I’m working on a scraping project with knime for my studies and have had great success using selenium nodes for this. My only issue right now is the amount of “Find Elements” and “Extract Text” nodes I have to use, which are only increasing the more data I want to scrape.
So if anyone has any idea about this, is there a way to implement a loop to make my workflow more efficient? I’ve tried several ways but nothing really worked.
I believe I understand what you want to accomplish. For each URL you’d like to extract certain information in the most efficient way which mean you want to avoid having to maintain a large amount of find nodes.
I see two approaches here:
Defining your XPath or “selector” and “selector type” in a table
Looping per URL as you do already but then loop over the rows from step 1
Or:
Extract the Page Source, which you also do already
Convert to XML (which, depending on the used tags in the website, can cause troubles like self closing tags as an example)

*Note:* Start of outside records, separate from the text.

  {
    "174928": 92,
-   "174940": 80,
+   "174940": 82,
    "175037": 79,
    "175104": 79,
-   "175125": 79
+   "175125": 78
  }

Use the good old XPath node and define XPaths all in one node
Both methods have advantages and disadvantages like the XPath node from Knime not coping well with changing XML Schemas and the inability to sort your XPath.

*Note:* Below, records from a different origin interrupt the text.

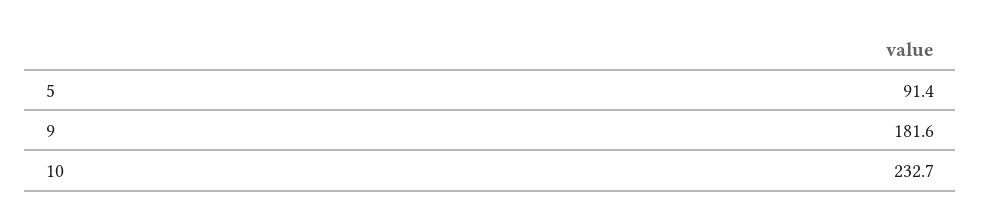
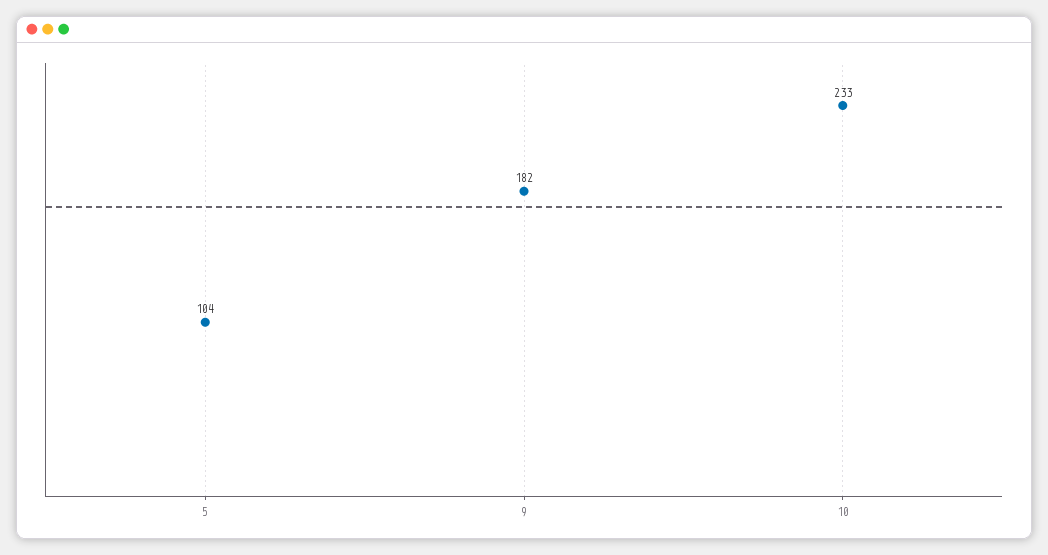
  {
-   "5": 91.4,
+   "5": 104,
    "9": 181.6,
    "10": 232.7
  }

The first approach would be nice in case you have to use different selectors based on the product category since the template can vary. You might also want to inspect potential 3rd parties for split testing that could interfere with your scrape and block them.
I hope that helps.
PS: I just incurred to me that I missed to tell that there is, since the Network Dump Node had been introduced, a very convenient way of already retrieving structured data:
Most of the time, which is especially true to ecommerce or other highly optimized systems, content is fetched using XHRs. Checking the network tab in the browser console I could easily spot them:
You just need to convert the dump data from binary to string and then from string to JSON. I’d also recommend converting from JSON to XML as it’s more easy and flexible to work with.